ANYONE who has heard the snap of a rubber band breaking knows its time to reach for a replacement.

But a group of French scientists has made a self-repairing rubber band material that can reclaim its stretchy usefulness by a person pressing the edges back together for a few minutes.

The material, described in this weeks issue of the journal Nature , can be broken and repaired over and over again. It is made from simple ingredients — fatty acids like those found in vegetable oils, and urea, a waste compound in urine that can be made synthetically.

The material would be an asset to industry and might even help shed light on the physics of elasticity, say Philippe Cordier and colleagues at the Industrial Physics and Chemistry Higher Educational Institution in Paris.

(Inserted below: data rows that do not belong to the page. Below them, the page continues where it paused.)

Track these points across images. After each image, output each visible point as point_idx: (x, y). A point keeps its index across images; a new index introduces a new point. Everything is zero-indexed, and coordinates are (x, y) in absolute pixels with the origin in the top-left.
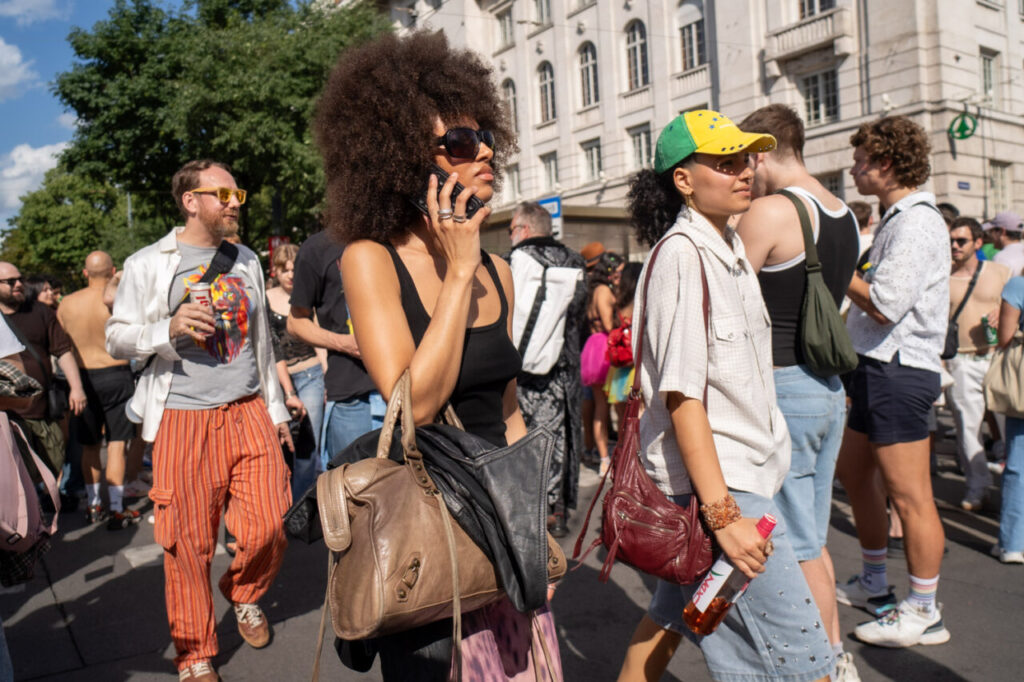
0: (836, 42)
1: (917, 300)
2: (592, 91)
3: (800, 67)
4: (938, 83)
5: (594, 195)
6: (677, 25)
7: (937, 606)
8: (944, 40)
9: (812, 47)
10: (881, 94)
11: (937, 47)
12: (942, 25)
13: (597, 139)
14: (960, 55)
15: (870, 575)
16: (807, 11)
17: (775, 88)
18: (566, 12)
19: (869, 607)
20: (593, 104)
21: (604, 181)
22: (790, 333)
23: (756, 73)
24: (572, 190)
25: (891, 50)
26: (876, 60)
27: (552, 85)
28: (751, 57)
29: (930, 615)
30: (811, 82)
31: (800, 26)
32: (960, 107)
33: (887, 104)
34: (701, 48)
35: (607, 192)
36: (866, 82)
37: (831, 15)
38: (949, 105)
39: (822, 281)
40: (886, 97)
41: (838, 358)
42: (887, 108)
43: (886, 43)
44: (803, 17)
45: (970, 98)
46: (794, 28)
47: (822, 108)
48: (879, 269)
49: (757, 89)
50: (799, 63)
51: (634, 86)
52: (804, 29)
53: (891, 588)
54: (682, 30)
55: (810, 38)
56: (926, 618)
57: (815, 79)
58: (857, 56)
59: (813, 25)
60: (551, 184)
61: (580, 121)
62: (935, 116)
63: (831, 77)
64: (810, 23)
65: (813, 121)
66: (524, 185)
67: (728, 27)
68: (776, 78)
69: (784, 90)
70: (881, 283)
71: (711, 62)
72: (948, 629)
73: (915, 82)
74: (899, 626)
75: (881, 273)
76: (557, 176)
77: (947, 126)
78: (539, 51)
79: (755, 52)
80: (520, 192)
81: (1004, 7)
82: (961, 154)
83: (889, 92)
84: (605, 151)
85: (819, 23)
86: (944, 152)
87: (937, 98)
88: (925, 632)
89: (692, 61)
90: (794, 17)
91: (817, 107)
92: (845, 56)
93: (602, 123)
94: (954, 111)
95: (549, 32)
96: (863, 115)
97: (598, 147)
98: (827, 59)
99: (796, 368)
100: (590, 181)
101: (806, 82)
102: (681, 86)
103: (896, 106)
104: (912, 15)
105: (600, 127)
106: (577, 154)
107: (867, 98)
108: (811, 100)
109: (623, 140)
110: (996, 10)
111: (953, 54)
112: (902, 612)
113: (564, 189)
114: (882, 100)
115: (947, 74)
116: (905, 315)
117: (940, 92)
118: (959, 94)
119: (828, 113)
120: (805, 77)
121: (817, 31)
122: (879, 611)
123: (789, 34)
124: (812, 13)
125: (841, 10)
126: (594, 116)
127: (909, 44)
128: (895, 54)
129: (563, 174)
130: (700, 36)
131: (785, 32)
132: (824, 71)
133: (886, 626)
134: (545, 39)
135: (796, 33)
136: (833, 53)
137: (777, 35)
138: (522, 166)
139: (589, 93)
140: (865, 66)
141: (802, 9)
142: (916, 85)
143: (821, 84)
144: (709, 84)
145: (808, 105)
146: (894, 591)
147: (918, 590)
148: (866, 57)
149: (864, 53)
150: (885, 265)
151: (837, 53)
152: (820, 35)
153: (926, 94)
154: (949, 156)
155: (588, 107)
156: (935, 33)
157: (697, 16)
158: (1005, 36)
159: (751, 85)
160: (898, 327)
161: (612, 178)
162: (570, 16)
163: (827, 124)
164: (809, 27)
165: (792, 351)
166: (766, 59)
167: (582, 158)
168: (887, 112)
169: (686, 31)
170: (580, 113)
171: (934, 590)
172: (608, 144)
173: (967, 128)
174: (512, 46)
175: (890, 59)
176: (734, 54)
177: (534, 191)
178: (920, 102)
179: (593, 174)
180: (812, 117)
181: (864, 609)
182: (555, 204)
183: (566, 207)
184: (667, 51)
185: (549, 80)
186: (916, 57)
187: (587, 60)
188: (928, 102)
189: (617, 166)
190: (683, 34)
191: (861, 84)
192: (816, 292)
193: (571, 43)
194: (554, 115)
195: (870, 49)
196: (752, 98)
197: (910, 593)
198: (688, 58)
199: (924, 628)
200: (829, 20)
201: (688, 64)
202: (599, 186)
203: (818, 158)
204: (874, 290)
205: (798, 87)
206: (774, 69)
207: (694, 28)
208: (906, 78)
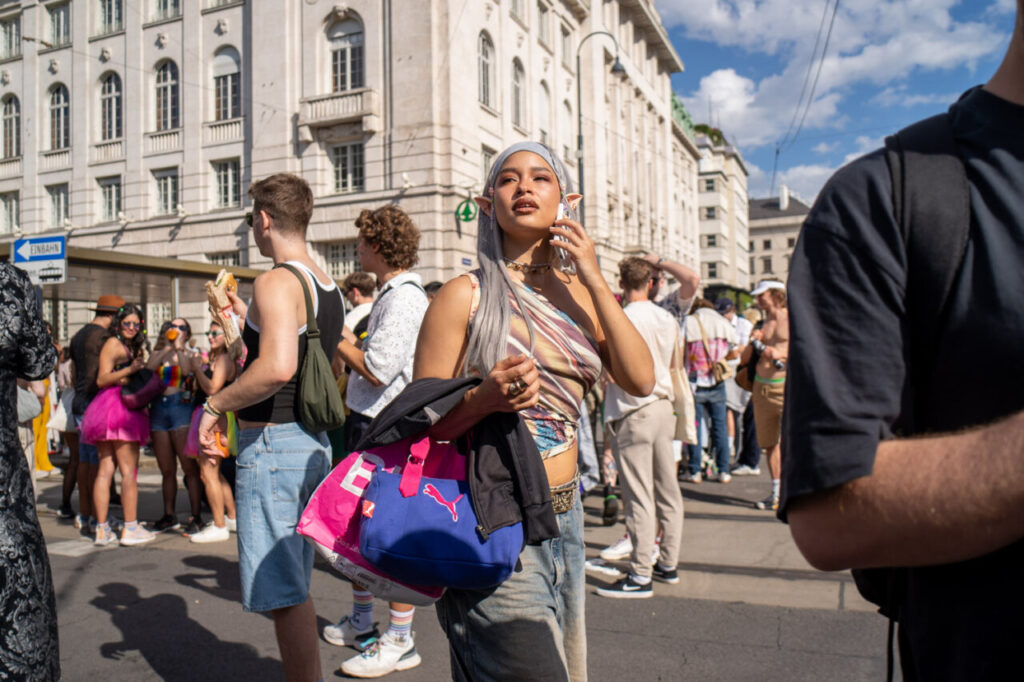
0: (365, 119)
1: (405, 365)
2: (114, 123)
3: (331, 136)
4: (448, 170)
5: (111, 237)
6: (211, 74)
7: (411, 635)
8: (455, 134)
9: (342, 119)
10: (402, 172)
11: (449, 139)
12: (453, 121)
13: (118, 177)
14: (467, 149)
15: (358, 614)
16: (339, 86)
17: (306, 153)
18: (88, 35)
19: (356, 644)
20: (114, 138)
21: (123, 222)
22: (291, 394)
23: (289, 135)
24: (83, 228)
25: (411, 135)
26: (399, 142)
27: (67, 110)
28: (285, 119)
29: (406, 644)
30: (340, 151)
31: (333, 98)
32: (465, 193)
33: (406, 182)
34: (236, 101)
35: (125, 234)
36: (389, 160)
37: (361, 94)
38: (457, 190)
39: (320, 346)
40: (405, 176)
41: (331, 414)
42: (406, 186)
43: (407, 127)
44: (336, 90)
45: (473, 187)
46: (327, 99)
47: (350, 177)
48: (374, 338)
49: (289, 150)
50: (330, 132)
51: (162, 127)
52: (336, 101)
53: (377, 624)
54: (218, 79)
55: (341, 111)
56: (402, 646)
57: (344, 149)
58: (382, 135)
59: (345, 100)
60: (59, 219)
61: (98, 155)
62: (445, 198)
63: (359, 149)
64: (342, 97)
65: (341, 188)
66: (24, 217)
67: (264, 85)
68: (308, 143)
69: (315, 155)
70: (375, 350)
71: (245, 116)
72: (419, 653)
73: (429, 166)
74: (379, 656)
75: (375, 342)
76: (66, 211)
77: (454, 208)
78: (52, 71)
79: (289, 116)
80: (18, 224)
81: (501, 114)
82: (465, 234)
83: (407, 171)
84: (126, 190)
85: (350, 99)
86: (451, 231)
87: (447, 184)
88: (401, 659)
89: (226, 112)
90: (328, 89)
91: (345, 176)
92: (371, 133)
93: (124, 161)
94: (461, 196)
95: (66, 53)
96: (385, 190)
97: (118, 185)
98: (355, 133)
99: (293, 425)
100: (107, 220)
101: (336, 151)
102: (212, 136)
103: (413, 184)
104: (429, 106)
105: (122, 164)
106: (92, 190)
107: (389, 175)
108: (340, 169)
109: (147, 182)
110: (495, 116)
111: (461, 147)
112: (383, 644)
113: (74, 226)
114: (402, 179)
115: (456, 164)
116: (395, 379)
117: (450, 178)
118: (464, 182)
119: (355, 183)
120: (337, 146)
121: (348, 105)
122: (364, 645)
123: (323, 104)
124: (343, 89)
125: (370, 91)
126: (115, 152)
127: (426, 132)
128: (414, 139)
129: (74, 210)
130: (236, 90)
131: (318, 101)
132: (353, 143)
133: (368, 658)
134: (61, 59)
135: (329, 104)
136: (361, 128)
137: (311, 102)
138: (23, 194)
139: (110, 126)
140: (389, 144)
141: (335, 83)
142: (431, 169)
143: (349, 155)
144: (242, 138)
145: (337, 172)
146: (378, 627)
147: (395, 622)
148: (390, 136)
149: (388, 133)
150: (379, 334)
151: (365, 129)
152: (350, 110)
153: (439, 178)
154: (455, 235)
155: (107, 141)
156: (447, 126)
157: (234, 69)
158: (500, 139)
159: (284, 145)
160: (389, 389)
161: (133, 220)
162: (92, 41)
163: (354, 193)
164: (341, 101)
165: (291, 410)
166: (299, 124)
167: (98, 195)
168: (406, 189)
169: (222, 81)
170: (98, 146)
171: (409, 621)
172: (130, 184)
173: (470, 213)
174: (19, 58)
175: (410, 143)
176: (269, 113)
177: (37, 224)
178: (433, 185)
179: (110, 213)
180: (341, 185)
181: (352, 647)
182: (59, 244)
183: (72, 248)
184: (200, 97)
185: (62, 104)
186: (432, 145)
187: (110, 91)
188: (441, 185)
189: (139, 208)
190: (218, 84)
191: (385, 161)
192: (315, 354)
193: (92, 70)
194: (67, 143)
195: (394, 131)
196: (285, 158)
197: (389, 626)
198: (222, 109)
199: (399, 656)
200: (359, 97)
201: (221, 114)
202: (118, 227)
203: (345, 223)
204: (369, 357)
205: (328, 155)
206: (307, 134)
207: (230, 79)
208: (423, 162)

Standard rubber bands, which can stretch up to several hundred per cent then snap back into shape, are made from long chains of cross-linked polymers.

The new material is linked by short chains of a type of molecule called ditopic — which can associate with two other molecules — and multitopic molecules, which can associate with more than two molecules.

This network of molecules is strengthened by hydrogen bonds that allow the material to stretch. If severed, the material mends itself when the ends are pressed together at room temperature, allowing these bonds to re-form.

"The mended samples are able to sustain large deformations and recover their shape and size when stress is released," the French scientists say in the journal.

The material can "withstand multiple fractures, needs no catalysts and is otherwise straightforward to produce", Justin Mynar and Takuzo Aida of the University of Tokyo say in an accompanying article.

"A final blessing is that it can be broken down with heat and easily recycled — so it is environmentally friendly, too."